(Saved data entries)
|---|

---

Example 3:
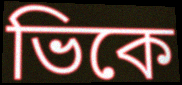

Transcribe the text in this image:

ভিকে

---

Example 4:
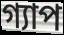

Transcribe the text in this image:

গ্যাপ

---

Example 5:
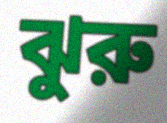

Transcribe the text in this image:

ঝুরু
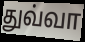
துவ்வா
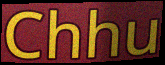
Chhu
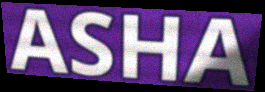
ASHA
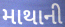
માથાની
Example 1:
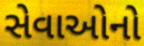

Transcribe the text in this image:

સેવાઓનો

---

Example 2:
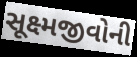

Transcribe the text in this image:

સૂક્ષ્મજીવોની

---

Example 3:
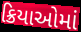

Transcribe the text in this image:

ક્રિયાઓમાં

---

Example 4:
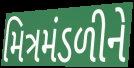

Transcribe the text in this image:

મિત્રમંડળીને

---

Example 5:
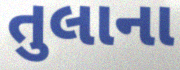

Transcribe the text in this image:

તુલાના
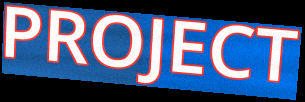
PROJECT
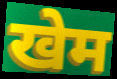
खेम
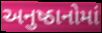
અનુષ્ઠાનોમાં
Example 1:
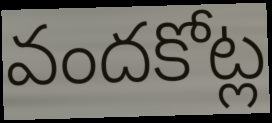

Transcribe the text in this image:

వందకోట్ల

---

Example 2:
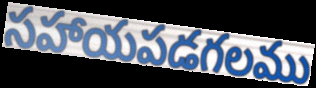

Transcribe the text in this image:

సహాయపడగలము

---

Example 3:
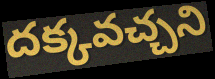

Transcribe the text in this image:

|---|

Work required -> The records above must be copied exactly, with no pictures carried over.

Exercise output ->
---

Example 3:

Transcribe the text in this image:

ভিকে

---

Example 4:

Transcribe the text in this image:

গ্যাপ

---

Example 5:

Transcribe the text in this image:

ঝুরু
துவ்வா
Chhu
ASHA
માથાની
Example 1:

Transcribe the text in this image:

સેવાઓનો

---

Example 2:

Transcribe the text in this image:

સૂક્ષ્મજીવોની

---

Example 3:

Transcribe the text in this image:

ક્રિયાઓમાં

---

Example 4:

Transcribe the text in this image:

મિત્રમંડળીને

---

Example 5:

Transcribe the text in this image:

તુલાના
PROJECT
खेम
અનુષ્ઠાનોમાં
Example 1:

Transcribe the text in this image:

వందకోట్ల

---

Example 2:

Transcribe the text in this image:

సహాయపడగలము

---

Example 3:

Transcribe the text in this image:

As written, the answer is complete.